I reached down to fill the vial but instead made a startling discovery. The charcoal and blackened earth were still warm to the touch.
3
The General’s House – June 17th, 1904
Cummings and Vaughn were silent when I came back alongside them. I chose not to say anything of the warm soot and
charcoal; it was such a strange occurrence that made no sense. Though I had no reason then to suspect the two men, I decided it best to keep my own counsel until I could be certain they played no ill part in the whole affair. I began disassembling my camera stand and placing my equipment back in its case. I tucked the dry plates neatly in a custom pocket that would hold them safe and secure.
I asked Vaughn whether his report was finished.
‘Not— not entirely. It’s not something I’ve done be-before, sir.’

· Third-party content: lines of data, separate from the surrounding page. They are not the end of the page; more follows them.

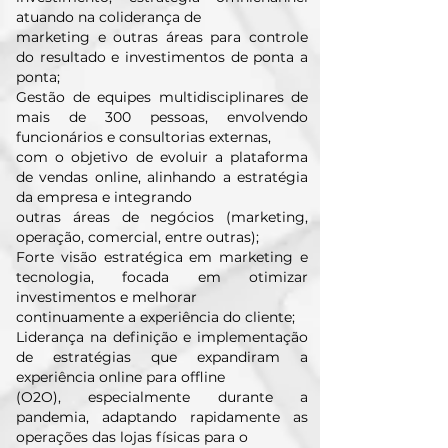
atuando na coliderança de
marketing e outras áreas para controle
do resultado e investimentos de ponta a
ponta;
⁠Gestão de equipes multidisciplinares de
mais de 300 pessoas, envolvendo
funcionários e consultorias externas,
com o objetivo de evoluir a plataforma
de vendas online, alinhando a estratégia
da empresa e integrando
outras áreas de negócios (marketing,
operação, comercial, entre outras);
Forte visão estratégica em marketing e
tecnologia, focada em otimizar
investimentos e melhorar
continuamente a experiência do cliente;
Liderança na definição e implementação
de estratégias que expandiram a
experiência online para offline
(O2O), especialmente durante a
pandemia, adaptando rapidamente as
operações das lojas físicas para o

The light throbbing in my forehead was rapidly spreading to my temples and I was in no real mood to badger the young man.
‘You can finish it as we examine the body this afternoon,’ I said sternly, rubbing my eyes as thin maroon spirals and dots began to swirl in my vision.
‘A-are you all right, Inspector?’ asked Vaughn.
‘I’m not an Insp— never mind. Yes, I am fine.’ I wasn’t. ‘Which way would you deem best to get to Michaelston and the church? Perhaps on the way you could both elaborate as to why the body is held there?’
The pair remained quiet for a prolonged moment.
‘To be fr-frank, sir, it m-may not be possible to examine the body this afternoon.’ Vaughn was talking quickly as I knelt down to close the latches on my camera case. ‘I’m not sure Mr Cummings was aware—’
‘Richmond,’ Cummings cut in, ‘the church cleric, is not here. He’s on business today in the city – he helps run a small missionary by the docks. He’s the only man who has the keys to the church.’
‘You didn’t think to tell him of my arrival last night or this morning?’ I asked coarsely. ‘You surely assumed an examination of the body would be a priority?’
‘I can’t recall if I discussed the matter with him,’ Cummings replied flatly.
A vague answer if any. I looked up at him and thought to question him further. But as I stretched from the floor, I struggled to maintain my balance, my legs feeling weak as the world seemed to blur and lean acutely. Whatever had come over me was worsening quite suddenly.